AOSLO datasets from five CHM subjects ages 14 to 38 years were included for validation of our method for assessing photoreceptor visibility in AOSLO images. All subjects gave informed consent prior to being enrolled, the institutional review board at the University of Pennsylvania approved the study, and the study followed the tenets of the Declaration of Helsinki. Subjects were imaged using a custom-built multimodal AOSLO equipped with both confocal and split-detection imaging modalities. This system has been described previously.
21 Briefly, wavefront sensing was done using an 848 Δ26 nm superluminescent diode (Superlum, Cork, Ireland), and aberration compensation was completed using a 97-actuator deformable mirror. Confocal and non-confocal split-detection reflectance imaging was obtained using a 795 Δ15.3 nm superluminescent diode imaging source. Three photomultiplier tubes were arranged with one detector centered to collect the confocal reflectance, and two detectors were arranged to collect the non-confocal reflectance split between right and left halves, as first reported by Scoles et al.
3 Subjects were cyclopledged using one drop each of tropicimide and phenylephrine, and their viewing position in the apparatus was stabilized using a bite bar. Subjects were instructed to fixate on a target while AOSLO video sequences of the fovea, parafovea, and meridians in the macula were acquired at a rate of 18 Hz. A reference frame was automatically selected from the image sequence using a custom algorithm.
22 Image sequences were desinuoided, aligned to the reference frame, and averaged using a strip-based registration algorithm to account for both intra- and inter-frame eye motion as previously described.
23 Images then were de-distorted to compensate for the estimated eye motion that occurred within the reference frame.

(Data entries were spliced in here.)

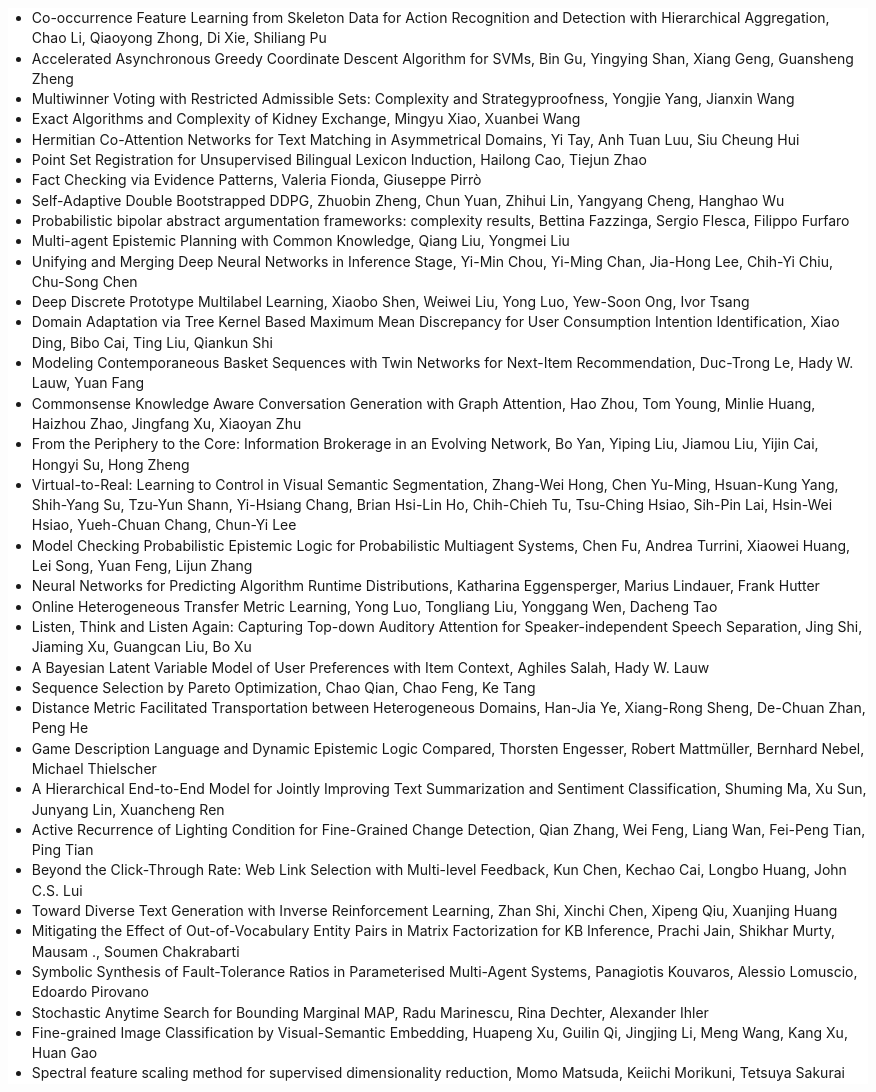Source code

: - Co-occurrence Feature Learning from Skeleton Data for Action Recognition and Detection with Hierarchical Aggregation, Chao Li, Qiaoyong Zhong, Di Xie, Shiliang Pu
- Accelerated Asynchronous Greedy Coordinate Descent Algorithm for SVMs, Bin Gu, Yingying Shan, Xiang Geng, Guansheng Zheng
- Multiwinner Voting with Restricted Admissible Sets: Complexity and Strategyproofness, Yongjie Yang, Jianxin Wang
- Exact Algorithms and Complexity of Kidney Exchange, Mingyu Xiao, Xuanbei Wang
- Hermitian Co-Attention Networks for Text Matching in Asymmetrical Domains, Yi Tay, Anh Tuan Luu, Siu Cheung Hui
- Point Set Registration for Unsupervised Bilingual Lexicon Induction, Hailong Cao, Tiejun Zhao
- Fact Checking via Evidence Patterns, Valeria Fionda, Giuseppe Pirrò
- Self-Adaptive Double Bootstrapped DDPG, Zhuobin Zheng, Chun Yuan, Zhihui Lin, Yangyang Cheng, Hanghao Wu
- Probabilistic bipolar abstract argumentation frameworks: complexity results, Bettina Fazzinga, Sergio Flesca, Filippo Furfaro
- Multi-agent Epistemic Planning with Common Knowledge, Qiang Liu, Yongmei Liu
- Unifying and Merging Deep Neural Networks in Inference Stage, Yi-Min Chou, Yi-Ming Chan, Jia-Hong Lee, Chih-Yi Chiu, Chu-Song Chen
- Deep Discrete Prototype Multilabel Learning, Xiaobo Shen, Weiwei Liu, Yong Luo, Yew-Soon Ong, Ivor Tsang
- Domain Adaptation via Tree Kernel Based Maximum Mean Discrepancy for User Consumption Intention Identification, Xiao Ding, Bibo Cai, Ting Liu, Qiankun Shi
- Modeling Contemporaneous Basket Sequences with Twin Networks for Next-Item Recommendation, Duc-Trong Le, Hady W. Lauw, Yuan Fang
- Commonsense Knowledge Aware Conversation Generation with Graph Attention, Hao Zhou, Tom Young, Minlie Huang, Haizhou Zhao, Jingfang Xu, Xiaoyan Zhu
- From the Periphery to the Core: Information Brokerage in an Evolving Network, Bo Yan, Yiping Liu, Jiamou Liu, Yijin Cai, Hongyi Su, Hong Zheng
- Virtual-to-Real: Learning to Control in Visual Semantic Segmentation, Zhang-Wei Hong, Chen Yu-Ming, Hsuan-Kung Yang, Shih-Yang Su, Tzu-Yun Shann, Yi-Hsiang Chang, Brian Hsi-Lin Ho, Chih-Chieh Tu, Tsu-Ching Hsiao, Sih-Pin Lai, Hsin-Wei Hsiao, Yueh-Chuan Chang, Chun-Yi Lee
- Model Checking Probabilistic Epistemic Logic for Probabilistic Multiagent Systems, Chen Fu, Andrea Turrini, Xiaowei Huang, Lei Song, Yuan Feng, Lijun Zhang
- Neural Networks for Predicting Algorithm Runtime Distributions, Katharina Eggensperger, Marius Lindauer, Frank Hutter
- Online Heterogeneous Transfer Metric Learning, Yong Luo, Tongliang Liu, Yonggang Wen, Dacheng Tao
- Listen, Think and Listen Again: Capturing Top-down Auditory Attention for Speaker-independent Speech Separation, Jing Shi, Jiaming Xu, Guangcan Liu, Bo Xu
- A Bayesian Latent Variable Model of User Preferences with Item Context, Aghiles Salah, Hady W. Lauw
- Sequence Selection by Pareto Optimization, Chao Qian, Chao Feng, Ke Tang
- Distance Metric Facilitated Transportation between Heterogeneous Domains, Han-Jia Ye, Xiang-Rong Sheng, De-Chuan Zhan, Peng He
- Game Description Language and Dynamic Epistemic Logic Compared, Thorsten Engesser, Robert Mattmüller, Bernhard Nebel, Michael Thielscher
- A Hierarchical End-to-End Model for Jointly Improving Text Summarization and Sentiment Classification, Shuming Ma, Xu Sun, Junyang Lin, Xuancheng Ren
- Active Recurrence of Lighting Condition for Fine-Grained Change Detection, Qian Zhang, Wei Feng, Liang Wan, Fei-Peng Tian, Ping Tian
- Beyond the Click-Through Rate: Web Link Selection with Multi-level Feedback, Kun Chen, Kechao Cai, Longbo Huang, John C.S. Lui
- Toward Diverse Text Generation with Inverse Reinforcement Learning, Zhan Shi, Xinchi Chen, Xipeng Qiu, Xuanjing Huang
- Mitigating the Effect of Out-of-Vocabulary Entity Pairs in Matrix Factorization for KB Inference, Prachi Jain, Shikhar Murty, Mausam ., Soumen Chakrabarti
- Symbolic Synthesis of Fault-Tolerance Ratios in Parameterised Multi-Agent Systems, Panagiotis Kouvaros, Alessio Lomuscio, Edoardo Pirovano
- Stochastic Anytime Search for Bounding Marginal MAP, Radu Marinescu, Rina Dechter, Alexander Ihler
- Fine-grained Image Classification by Visual-Semantic Embedding, Huapeng Xu, Guilin Qi, Jingjing Li, Meng Wang, Kang Xu, Huan Gao
- Spectral feature scaling method for supervised dimensionality reduction, Momo Matsuda, Keiichi Morikuni, Tetsuya Sakurai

12,24 Finally, registered images from adjacent retinal locations were automatically montaged using a feature-matching algorithm.
10
To compile a test dataset for validation of our algorithm, we identified five to seven locations that contained a minimum of four overlapping images from the montages for each of the five CHM subjects. These locations were selected such that, for each montage, at minimum two locations were from the foveal region, two locations were from the arms away from the fovea, and the remaining locations were from anywhere in the montage that met the minimum image overlap condition. Each location served as a different test, resulting in 29 test locations across the five montages. The test locations each had between four and 10 overlapping images, with a mean of 5.76 images for the 29 locations.